Abstract: The Upper Cretaceous was a time of global high stand of sea level and was the last time that the central North American continent experienced widespread marine deposition, with the Western Interior Seaway extending from the Gulf of Mexico to the Arctic Ocean. The marine deposits begin with the well-known near-shore Dakota Sandstone at about 100 Ma, extend through the Greenhorn Limestone, Niobrara Chalk, Pierre Shale, to the regressive Fox Hills Sandstone a few million years before the end-Cretaceous asteroid impact in the Yucatan at 66 Ma. These deposits are rich in fossil invertebrates (especially ammonites and inoceramid bivalves) that provide some the highest-resolved biostratigraphic zones in the world, in addition to significant marine vertebrates, and contain some of the most widespread organic-rich source rocks for world petroleum accumulations.
Much of the ammonite biostratigraphy was developed by Bill Cobban, who worked on ammonite paleontology and biostratigraphy at the USGS for almost 70 years before his death in 2015.

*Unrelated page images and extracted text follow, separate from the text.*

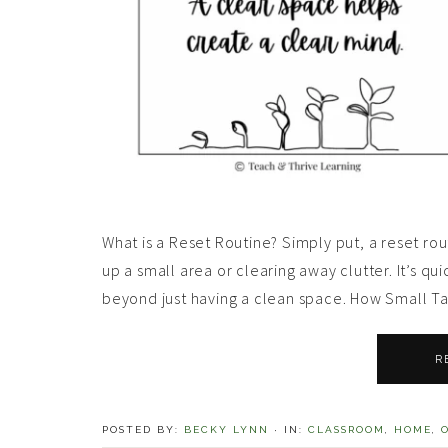
What is a Reset Routine? Simply put, a reset rout
up a small area or clearing away clutter. It’s qui
beyond just having a clean space. How Small Ta
R
POSTED BY:
BECKY LYNN
·
IN:
CLASSROOM
,
HOME
,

These widespread marine deposits are well exposed in the Colorado Plateau, Great Plains, and Northern Rockies and contain many volcanic ash deposits deposited in a marine environment, where they were altered to smectite clay-rich bentonite. Geochronologist John Obradovich, also of the USGS, worked closely with Cobban and published a several dozen 40Ar/39Ar bentonite ages to constrain the Cretaceous Timescale between 1993 and 2002. Since then, two major changes in Ar geochronlogy have taken place. The first has been a developing consensus, stimulated by Sam Bowring at MIT and the NSF-funded EarthTime project, to move the Ar monitor age from 28.02 Ma to the significantly older age of 28.201 Ma. Albian-Cenomanian Ar bentonite ages reported are shifted consistently 0.6-0.7 Ma older; however, this brings Ar ages into concordance with U/Pb zircon ages. Second, the increased sensitivity of the 5-collector Noblesse mass spectrometer at University of Wisconsin has reduced analytical uncertainties to ± 50 ky in most samples, allowing better correlation than ± 0.4 My uncertainty of Obradovich’s Cretaceous geochronology.
Some examples of these new multicollector 40Ar/39Ar ages with 0.03-0.07% analytical uncertainties (average ± 50 ky) agree with tight stratigraphic stacking constraints. New ages include 97.52 Ma for the key Clayspur bentonite marker bed atop the Mowry Shale near Kaycee, Wyoming. Ages of 99.49 to 99.58 Ma were determined for Newcastle Sandstone from the NW Black Hills. Mid-Newcastle bentonite is indistinguishable from a 99.62 Ma age on lower Shell Creek Shale Member in the Wind River Basin. A lower middle Shell Creek bentonite from the Soap Creek Dome area, northern Bighorn Basin, south-central Montana is 100.07 Ma, very close to the Albian/Cenomanian boundary age of 100.2 Ma (new 28.201 Fish Canyon sanidine monitor age) determined by Obradovich and Matsumoto in Hokkaido, Japan. The age of the Newcastle is 1.6 My younger than 101.23 Ma Muddy Sandstone in the Wind River Basin. Uppermost Thermopolis Shale beneath the Muddy at Greybull, Wyoming is just slightly older at 101.36 Ma. In the Sweetgrass Arch area of northwest Montana, the 102.11 Ma Vaughan Member of the Blackleaf Formation is much (2.5 My) older than the Newcastle Sandstone, and yet a million years younger than Taft Hill Member at 103.36 Ma. Older ages for the Skull Creek Shale (104.87 Ma) in the Black Hills and 106.37 Ma on Thermopolis Shale in the Bighorn Basin are clearly distinct. Surprises in correlation revealed by these high-precision (<100 ky, part per thousand) 40Ar/39Ar ages place significant new constraints on paleogeography and sequence stratigraphic interpretation of these widespread and important petroleum source and reservoir sedimentary rocks.
Bio: David Sawyer began his geologic career with the USGS in 1980 studying the deposits erupted in the 18 May Mt St Helens eruption. He got his BA at Colorado College, and his PhD from University of California, Santa Barbara studying the Cretaceous volcanic deposits containing the Silver Bell porphyry copper deposit near Tucson. During the first part of his USGS career he researched (mostly) old and cold volcanoes (in the San Juan Mountains, Colorado) and the geochronology, petrology, and geochemistry of the Miocene SW Nevada volcanic field regional hydrogeology in Nevada/ California Death Valley region. Later studies of the Rio Grande rift, New Mexico led to investigations of ammonite/ inoceramid biostratigraphy, bentonite geochronology, and regional stratigraphy of Cretaceous Western Interior Seaway deposits with Bill Cobban and John Obradovich. He retired from the USGS in 2014 is currently a research associate at the University of Colorado, Boulder, working with geochronologists from the University of Wisconsin and with the American Museum of Natural History.